Il alluma son ordinateur, y connecta son vokit et ouvrit la photo plongeante de la première scène de crime. Il mit ensuite une feuille blanche sur l’écran allumé et plaça une petite croix sur chaque petit clou et boulon de la pièce, autour du corps. Puis, il refit la même chose en localisant les bouées de la deuxième photo. Ensuite, il enclencha divers programme et tapa plusieurs commandes. Petit à petit, l’ordinateur enclencha plusieurs photos de la victime et ces alentours, prises en lumière ultraviolette. Les taches blanches luisantes dues au sang brillaient faiblement sur le sol. Petit à petits, les images s’arrangèrent autour du corps pour reformer un montage représentant la scène de crime sous lumière ultraviolette. Avec cette teinte violacée et les points blancs sur le sol, la similitude avec un ciel d’été était étrangement flagrante. Comment n’avait-il pas vu que les taches de sang ne ressemblaient absolument pas à des éclaboussures ? Pourquoi n’avait-il pas compris qu’elles avaient été placées là volontairement ? De même qu’avec les autres photos, il localisa les différents points lumineux.

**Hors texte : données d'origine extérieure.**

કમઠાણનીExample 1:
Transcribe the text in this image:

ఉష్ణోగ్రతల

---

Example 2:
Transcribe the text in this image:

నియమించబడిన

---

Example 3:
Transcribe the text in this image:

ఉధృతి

Enfin, il eut fini et posa les feuilles sur la table.

- Je ne m’y connais pas tant que ça, mais mon père aimait beaucoup regarder les étoiles. Avec mon mimantis et le noctali de mon père, on allait dans le grand jardin et on s’allongeait pour regarder tous ces points magnifiques. Alors, d’une certaine façon, je me suis senti comme à cette époque… Désole…
- Ne t’excuse pas ! Je vais demander à l’équipe d’étudier ça mais tu as eu une excellente intuition !

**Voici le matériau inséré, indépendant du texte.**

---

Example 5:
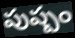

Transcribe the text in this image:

పుష్పంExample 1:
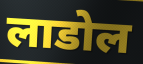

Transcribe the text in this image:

लाडोल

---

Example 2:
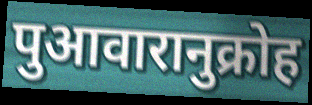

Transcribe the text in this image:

पुआवारानुक्रोह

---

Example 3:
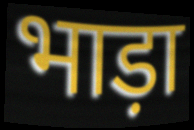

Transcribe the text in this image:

भाड़ा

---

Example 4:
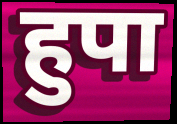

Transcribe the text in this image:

Sigfrid réfléchit un moment. Se prenant la tête entre les mains, il se leva et alla à la fenêtre. Nidoran n’apprécia pas d’être ainsi déranger et poussa un petit chuintement plaintif. Son ami lui passa des doigts distraits entre les oreilles et cela sembla satisfaire le petit pokémon qui reposa sa tête sur les coussins. Le policier se rendit à la fenêtre et regarda un moment à la fenêtre.

- Ce qui m’étonne maintenant, c’est qu’on ait trouvé les corps aussi facilement… Je veux dire, ils ont toujours été trouvés dans les temps, peu après que les victimes soient mortes… C’est assez étonnant pour ne pas être une coïncidence. Je devrais aussi en parler avec le commissaire…
Stéphanie vint le rejoindre sans faire de bruit et se glissa sous son bras.

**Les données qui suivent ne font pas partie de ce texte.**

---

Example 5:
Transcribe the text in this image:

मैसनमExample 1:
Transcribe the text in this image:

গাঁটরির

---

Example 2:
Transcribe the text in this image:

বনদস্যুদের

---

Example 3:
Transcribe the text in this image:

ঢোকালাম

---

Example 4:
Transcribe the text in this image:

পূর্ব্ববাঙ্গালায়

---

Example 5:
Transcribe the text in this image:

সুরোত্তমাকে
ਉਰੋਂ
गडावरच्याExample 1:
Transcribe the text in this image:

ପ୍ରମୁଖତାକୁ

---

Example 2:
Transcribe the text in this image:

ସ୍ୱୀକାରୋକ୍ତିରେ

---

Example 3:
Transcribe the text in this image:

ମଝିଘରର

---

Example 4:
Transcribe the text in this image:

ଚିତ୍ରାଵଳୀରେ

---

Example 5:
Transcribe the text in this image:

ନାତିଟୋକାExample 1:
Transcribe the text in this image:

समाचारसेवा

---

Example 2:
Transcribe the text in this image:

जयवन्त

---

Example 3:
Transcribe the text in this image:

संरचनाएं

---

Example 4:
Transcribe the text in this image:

- Je ne dis pas que tu as tord mais ce n’est peut-être qu’une intuition. Reviens plutôt te coucher. Si tu es trop fatigué, tu auras encore plus de mal à travailler, non ? Attends demain matin pour y réfléchir à tête reposée.

Sigfrid grogna un peu mais finit par céder. Il éteignit la lumière du salon et se rendit dans la chambre, la tête encore embrumée par ces dernières découvertes.

Dans le salon, seul la lueur près de la corne de Nidoran scintillait encore. Et les étoiles semblaient lui répondre.